## Begin Record extracts

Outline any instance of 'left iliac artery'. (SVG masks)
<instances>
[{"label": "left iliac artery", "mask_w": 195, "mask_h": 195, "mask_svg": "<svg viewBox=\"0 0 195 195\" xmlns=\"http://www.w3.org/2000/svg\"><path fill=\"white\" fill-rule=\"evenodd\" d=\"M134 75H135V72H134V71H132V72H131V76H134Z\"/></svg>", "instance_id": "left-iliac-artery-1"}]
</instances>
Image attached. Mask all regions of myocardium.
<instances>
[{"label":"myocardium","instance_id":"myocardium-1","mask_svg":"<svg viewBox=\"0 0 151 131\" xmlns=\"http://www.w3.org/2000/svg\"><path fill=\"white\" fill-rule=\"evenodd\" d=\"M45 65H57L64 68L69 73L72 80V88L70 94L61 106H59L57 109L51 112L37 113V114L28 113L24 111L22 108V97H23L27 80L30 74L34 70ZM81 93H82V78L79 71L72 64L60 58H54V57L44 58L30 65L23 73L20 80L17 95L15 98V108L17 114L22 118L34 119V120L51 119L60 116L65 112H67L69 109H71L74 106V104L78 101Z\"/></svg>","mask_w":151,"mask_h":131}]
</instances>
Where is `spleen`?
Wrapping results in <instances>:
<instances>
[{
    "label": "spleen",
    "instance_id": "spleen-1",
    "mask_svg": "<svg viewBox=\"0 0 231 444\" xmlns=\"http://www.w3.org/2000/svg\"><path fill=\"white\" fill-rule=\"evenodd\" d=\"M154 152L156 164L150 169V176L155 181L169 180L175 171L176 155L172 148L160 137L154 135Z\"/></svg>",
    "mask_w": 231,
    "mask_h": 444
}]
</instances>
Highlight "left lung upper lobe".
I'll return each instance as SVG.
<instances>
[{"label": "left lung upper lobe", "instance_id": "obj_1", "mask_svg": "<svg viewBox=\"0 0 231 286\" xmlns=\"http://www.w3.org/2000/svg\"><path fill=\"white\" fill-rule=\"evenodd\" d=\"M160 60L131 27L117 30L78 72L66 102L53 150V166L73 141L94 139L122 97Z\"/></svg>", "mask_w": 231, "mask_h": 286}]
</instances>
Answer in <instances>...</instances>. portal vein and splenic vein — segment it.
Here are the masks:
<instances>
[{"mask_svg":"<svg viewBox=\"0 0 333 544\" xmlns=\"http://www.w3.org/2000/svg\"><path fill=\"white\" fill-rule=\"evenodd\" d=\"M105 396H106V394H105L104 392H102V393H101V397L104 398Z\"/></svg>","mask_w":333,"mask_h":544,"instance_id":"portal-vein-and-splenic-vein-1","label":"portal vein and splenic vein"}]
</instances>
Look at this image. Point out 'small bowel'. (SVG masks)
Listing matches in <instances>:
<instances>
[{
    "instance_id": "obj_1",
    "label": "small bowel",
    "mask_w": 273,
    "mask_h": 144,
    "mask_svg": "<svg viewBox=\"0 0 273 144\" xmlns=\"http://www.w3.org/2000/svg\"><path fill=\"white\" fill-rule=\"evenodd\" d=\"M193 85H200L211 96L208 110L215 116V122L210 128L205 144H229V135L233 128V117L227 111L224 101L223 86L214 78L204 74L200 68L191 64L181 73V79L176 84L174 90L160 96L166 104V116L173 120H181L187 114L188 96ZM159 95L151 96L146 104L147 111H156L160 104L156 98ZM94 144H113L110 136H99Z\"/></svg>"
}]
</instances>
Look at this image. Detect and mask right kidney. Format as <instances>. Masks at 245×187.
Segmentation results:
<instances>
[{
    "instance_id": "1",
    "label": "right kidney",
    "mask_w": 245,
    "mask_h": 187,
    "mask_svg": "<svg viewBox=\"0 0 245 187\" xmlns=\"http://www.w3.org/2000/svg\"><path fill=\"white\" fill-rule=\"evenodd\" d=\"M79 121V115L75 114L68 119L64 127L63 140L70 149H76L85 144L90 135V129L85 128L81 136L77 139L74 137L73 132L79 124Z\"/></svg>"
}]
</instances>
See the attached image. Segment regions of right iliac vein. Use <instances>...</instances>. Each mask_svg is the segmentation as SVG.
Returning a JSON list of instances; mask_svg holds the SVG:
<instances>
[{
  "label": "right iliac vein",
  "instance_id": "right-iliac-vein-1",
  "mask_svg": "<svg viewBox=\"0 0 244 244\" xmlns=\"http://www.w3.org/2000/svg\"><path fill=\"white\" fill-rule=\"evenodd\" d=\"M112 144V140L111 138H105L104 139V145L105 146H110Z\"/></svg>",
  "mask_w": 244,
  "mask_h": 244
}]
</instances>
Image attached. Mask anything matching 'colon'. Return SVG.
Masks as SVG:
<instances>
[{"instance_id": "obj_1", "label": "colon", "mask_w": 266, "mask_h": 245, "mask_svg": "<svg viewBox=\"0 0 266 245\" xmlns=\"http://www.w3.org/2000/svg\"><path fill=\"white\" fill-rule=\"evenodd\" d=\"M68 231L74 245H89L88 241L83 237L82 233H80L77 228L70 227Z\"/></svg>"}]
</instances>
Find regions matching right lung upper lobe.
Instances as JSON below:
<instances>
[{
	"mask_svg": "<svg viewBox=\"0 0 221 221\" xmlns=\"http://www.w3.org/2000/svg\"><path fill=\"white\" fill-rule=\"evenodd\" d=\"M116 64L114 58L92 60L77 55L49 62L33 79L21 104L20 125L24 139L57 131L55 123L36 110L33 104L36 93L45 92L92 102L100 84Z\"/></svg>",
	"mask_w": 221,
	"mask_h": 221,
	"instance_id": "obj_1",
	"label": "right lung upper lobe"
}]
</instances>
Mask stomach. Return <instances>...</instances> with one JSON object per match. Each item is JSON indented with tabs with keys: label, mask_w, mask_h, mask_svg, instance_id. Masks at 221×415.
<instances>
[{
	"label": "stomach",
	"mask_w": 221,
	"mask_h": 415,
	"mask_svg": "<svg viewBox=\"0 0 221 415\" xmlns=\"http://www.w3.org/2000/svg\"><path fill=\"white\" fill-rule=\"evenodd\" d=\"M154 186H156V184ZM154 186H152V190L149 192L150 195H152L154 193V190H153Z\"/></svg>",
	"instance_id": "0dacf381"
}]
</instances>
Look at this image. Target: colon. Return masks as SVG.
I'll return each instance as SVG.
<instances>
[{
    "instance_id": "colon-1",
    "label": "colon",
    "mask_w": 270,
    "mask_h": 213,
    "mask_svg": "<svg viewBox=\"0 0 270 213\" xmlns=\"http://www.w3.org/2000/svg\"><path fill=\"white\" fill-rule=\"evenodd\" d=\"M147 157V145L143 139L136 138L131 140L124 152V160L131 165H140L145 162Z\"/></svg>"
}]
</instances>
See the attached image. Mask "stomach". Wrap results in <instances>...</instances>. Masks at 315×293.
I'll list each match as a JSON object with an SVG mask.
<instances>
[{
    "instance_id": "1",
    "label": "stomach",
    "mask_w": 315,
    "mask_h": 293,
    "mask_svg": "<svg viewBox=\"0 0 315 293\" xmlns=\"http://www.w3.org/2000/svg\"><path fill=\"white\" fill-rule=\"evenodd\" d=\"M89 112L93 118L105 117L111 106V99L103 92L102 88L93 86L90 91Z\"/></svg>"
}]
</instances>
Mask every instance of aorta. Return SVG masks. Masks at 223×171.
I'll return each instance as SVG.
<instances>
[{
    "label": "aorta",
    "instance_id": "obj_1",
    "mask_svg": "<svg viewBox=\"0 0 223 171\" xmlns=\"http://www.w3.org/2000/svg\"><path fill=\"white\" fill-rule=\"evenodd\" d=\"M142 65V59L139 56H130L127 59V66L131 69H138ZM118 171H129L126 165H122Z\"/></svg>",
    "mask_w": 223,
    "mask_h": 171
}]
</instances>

## End Record extracts

» **Your objective**
List each line above that contains the string "portal", copying every such line in full.

» **Result of the exercise**
Answer in <instances>...</instances>. portal vein and splenic vein — segment it.
[{"mask_svg":"<svg viewBox=\"0 0 333 544\" xmlns=\"http://www.w3.org/2000/svg\"><path fill=\"white\" fill-rule=\"evenodd\" d=\"M105 396H106V394H105L104 392H102V393H101V397L104 398Z\"/></svg>","mask_w":333,"mask_h":544,"instance_id":"portal-vein-and-splenic-vein-1","label":"portal vein and splenic vein"}]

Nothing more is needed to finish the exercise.